- Genre: Ssoap opera
- Directed by: Suresh Krissna
- Starring: Sivaranjani Sham AC.Murali Vijay Pirasanth
- Original language: Tamil
- No. of seasons: 1
- No. of episodes: 91

Production
- Producer: Suresh Krissna
- Camera setup: Multi-camera
- Running time: approx. 20-22 minutes per episode
- Production company: SK Suresh Krissna

Original release
- Network: Puthuyugam TV
- Release: 26 May – 10 October 2014

= Arangetram (TV series) =

Indian Tamil-language soap opera

Arangetram is a 2014 Indian-Tamil-language soap opera starring Sivaranjani, Sham, AC.Murali and Vijay Pirasanth. That aired on Puthuyugam TV from 26 May 2014 to 10 October 2014 on Monday through Friday at 08:00PM IST for 91 episodes.
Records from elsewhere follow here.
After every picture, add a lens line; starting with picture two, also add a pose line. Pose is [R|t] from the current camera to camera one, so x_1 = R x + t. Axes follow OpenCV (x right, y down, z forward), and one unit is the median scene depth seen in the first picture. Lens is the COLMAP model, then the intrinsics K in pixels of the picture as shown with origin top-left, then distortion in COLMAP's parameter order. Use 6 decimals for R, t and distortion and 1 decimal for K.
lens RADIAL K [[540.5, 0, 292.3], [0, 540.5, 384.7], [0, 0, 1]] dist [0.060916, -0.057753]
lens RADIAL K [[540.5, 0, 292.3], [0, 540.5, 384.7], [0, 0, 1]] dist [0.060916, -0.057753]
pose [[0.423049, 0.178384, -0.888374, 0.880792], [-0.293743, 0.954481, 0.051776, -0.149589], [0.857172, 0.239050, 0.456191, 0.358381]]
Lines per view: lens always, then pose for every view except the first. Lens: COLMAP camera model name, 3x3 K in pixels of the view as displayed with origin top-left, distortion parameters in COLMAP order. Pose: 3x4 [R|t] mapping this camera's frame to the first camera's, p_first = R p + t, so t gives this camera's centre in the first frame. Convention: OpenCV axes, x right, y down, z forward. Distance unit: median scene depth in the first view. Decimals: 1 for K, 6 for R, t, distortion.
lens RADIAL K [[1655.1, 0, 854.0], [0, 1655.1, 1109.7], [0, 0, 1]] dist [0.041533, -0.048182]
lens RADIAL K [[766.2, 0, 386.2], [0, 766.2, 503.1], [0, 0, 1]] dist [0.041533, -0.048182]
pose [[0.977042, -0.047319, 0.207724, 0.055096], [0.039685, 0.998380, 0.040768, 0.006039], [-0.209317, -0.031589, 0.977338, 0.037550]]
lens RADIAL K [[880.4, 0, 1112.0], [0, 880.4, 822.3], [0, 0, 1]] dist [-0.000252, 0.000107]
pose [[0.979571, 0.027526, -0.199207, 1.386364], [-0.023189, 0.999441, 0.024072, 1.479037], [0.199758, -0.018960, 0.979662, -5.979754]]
The serial was produced and directed by the popular big screen director Suresh Krissna. The story was of a different type, when compared to many serial stories. It revolved around a young girl. She married a guy, a man of her dreams, with so much love and imagination. But destiny took a toll after the marriage. It was a disaster. She was raped by a gang of three to four rapists and was thrown away in the streets. It also aired in Malaysia Tamil Channel on Astro Vaanavil.

==Plot==
The story was about the girl Vijayalakshmi, who was the victim. She started fighting her own battle. The society, as in many circumstances, started blaming the victim, instead of the culprits. Vijayalakshmi, with strong heart and mind dealt with the society and the court and the rest of the story detailed her struggle to get the justice.

==Cast==
- Sivaranjani as Vijayalakshmi
- Sham
- AC.Murali
- Vijay Pirasanth
- Meenakshi
- Khirushna Kumar

==International broadcast==
- In Malaysia Tamil Channel on Astro Vaanavil.